__Activity__
Only one stretch of the records below is wanted: the lines from the one holding "此方法提供了一个 **Apple** **Pay** 按钮。" through the one holding "#### merchantCapabilities (PKMerchantCapability)". Return it exactly, both ends included.

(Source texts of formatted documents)
━━━━━━━━━━━━━━━━━━━━━━━━━━━━━━

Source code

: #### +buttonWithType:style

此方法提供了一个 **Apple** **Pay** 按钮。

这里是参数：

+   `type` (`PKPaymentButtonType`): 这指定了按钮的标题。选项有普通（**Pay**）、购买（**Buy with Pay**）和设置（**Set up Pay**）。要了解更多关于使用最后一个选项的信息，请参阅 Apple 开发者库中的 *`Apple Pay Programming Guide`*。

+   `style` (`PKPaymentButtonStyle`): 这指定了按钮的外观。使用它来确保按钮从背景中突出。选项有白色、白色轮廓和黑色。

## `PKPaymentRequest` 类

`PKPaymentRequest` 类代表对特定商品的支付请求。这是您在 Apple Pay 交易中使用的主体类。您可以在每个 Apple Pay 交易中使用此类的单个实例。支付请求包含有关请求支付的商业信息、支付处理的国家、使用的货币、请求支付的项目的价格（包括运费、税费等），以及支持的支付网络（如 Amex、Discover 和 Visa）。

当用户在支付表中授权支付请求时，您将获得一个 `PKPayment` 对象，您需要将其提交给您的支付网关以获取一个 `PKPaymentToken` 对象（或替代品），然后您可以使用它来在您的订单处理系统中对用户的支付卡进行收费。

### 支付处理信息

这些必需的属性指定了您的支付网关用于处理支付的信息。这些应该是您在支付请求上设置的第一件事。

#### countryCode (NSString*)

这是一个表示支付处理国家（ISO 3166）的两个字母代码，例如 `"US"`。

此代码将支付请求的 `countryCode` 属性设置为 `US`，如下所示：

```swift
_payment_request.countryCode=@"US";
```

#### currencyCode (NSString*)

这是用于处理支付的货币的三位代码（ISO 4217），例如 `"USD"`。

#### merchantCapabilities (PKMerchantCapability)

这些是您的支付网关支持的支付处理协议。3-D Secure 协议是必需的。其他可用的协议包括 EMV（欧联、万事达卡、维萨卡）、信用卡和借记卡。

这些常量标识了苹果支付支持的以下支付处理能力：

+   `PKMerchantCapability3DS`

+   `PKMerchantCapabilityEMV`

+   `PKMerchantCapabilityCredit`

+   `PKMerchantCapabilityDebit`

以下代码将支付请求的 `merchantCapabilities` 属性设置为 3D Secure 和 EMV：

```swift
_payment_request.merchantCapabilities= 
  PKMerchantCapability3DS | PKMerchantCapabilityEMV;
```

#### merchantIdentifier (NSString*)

━━━━━━━━━━━━━━━━━━━━━━━━━━━━━━

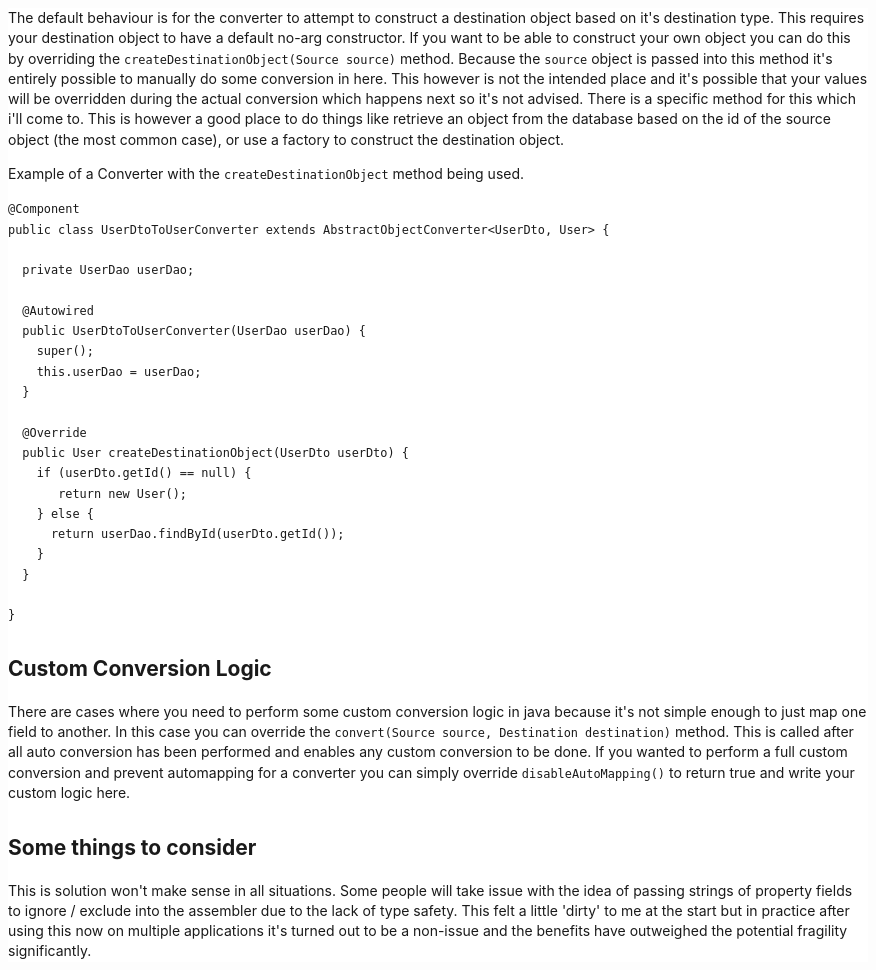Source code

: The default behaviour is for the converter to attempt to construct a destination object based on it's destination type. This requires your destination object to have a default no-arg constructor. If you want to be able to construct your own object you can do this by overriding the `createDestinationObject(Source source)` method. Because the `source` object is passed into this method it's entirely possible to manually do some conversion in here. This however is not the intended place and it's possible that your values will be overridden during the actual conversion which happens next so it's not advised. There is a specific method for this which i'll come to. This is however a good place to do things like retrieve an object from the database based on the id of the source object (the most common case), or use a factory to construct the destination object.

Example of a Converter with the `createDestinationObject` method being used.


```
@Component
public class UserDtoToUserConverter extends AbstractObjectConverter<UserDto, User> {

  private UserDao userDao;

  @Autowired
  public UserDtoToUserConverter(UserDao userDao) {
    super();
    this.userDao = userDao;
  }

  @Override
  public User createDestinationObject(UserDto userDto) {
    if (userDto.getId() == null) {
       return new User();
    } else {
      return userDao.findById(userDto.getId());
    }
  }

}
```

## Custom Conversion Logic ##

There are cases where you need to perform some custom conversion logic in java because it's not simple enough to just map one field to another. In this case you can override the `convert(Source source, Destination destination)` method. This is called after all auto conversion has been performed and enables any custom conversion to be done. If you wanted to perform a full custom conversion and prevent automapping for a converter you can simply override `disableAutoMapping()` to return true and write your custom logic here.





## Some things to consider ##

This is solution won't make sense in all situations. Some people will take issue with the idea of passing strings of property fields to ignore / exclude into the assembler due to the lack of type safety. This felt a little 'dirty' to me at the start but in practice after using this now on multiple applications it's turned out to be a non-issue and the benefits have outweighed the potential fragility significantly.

━━━━━━━━━━━━━━━━━━━━━━━━━━━━━━

__Task result__
此方法提供了一个 **Apple** **Pay** 按钮。

这里是参数：

+   `type` (`PKPaymentButtonType`): 这指定了按钮的标题。选项有普通（**Pay**）、购买（**Buy with Pay**）和设置（**Set up Pay**）。要了解更多关于使用最后一个选项的信息，请参阅 Apple 开发者库中的 *`Apple Pay Programming Guide`*。

+   `style` (`PKPaymentButtonStyle`): 这指定了按钮的外观。使用它来确保按钮从背景中突出。选项有白色、白色轮廓和黑色。

## `PKPaymentRequest` 类

`PKPaymentRequest` 类代表对特定商品的支付请求。这是您在 Apple Pay 交易中使用的主体类。您可以在每个 Apple Pay 交易中使用此类的单个实例。支付请求包含有关请求支付的商业信息、支付处理的国家、使用的货币、请求支付的项目的价格（包括运费、税费等），以及支持的支付网络（如 Amex、Discover 和 Visa）。

当用户在支付表中授权支付请求时，您将获得一个 `PKPayment` 对象，您需要将其提交给您的支付网关以获取一个 `PKPaymentToken` 对象（或替代品），然后您可以使用它来在您的订单处理系统中对用户的支付卡进行收费。

### 支付处理信息

这些必需的属性指定了您的支付网关用于处理支付的信息。这些应该是您在支付请求上设置的第一件事。

#### countryCode (NSString*)

这是一个表示支付处理国家（ISO 3166）的两个字母代码，例如 `"US"`。

此代码将支付请求的 `countryCode` 属性设置为 `US`，如下所示：

```swift
_payment_request.countryCode=@"US";
```

#### currencyCode (NSString*)

这是用于处理支付的货币的三位代码（ISO 4217），例如 `"USD"`。

#### merchantCapabilities (PKMerchantCapability)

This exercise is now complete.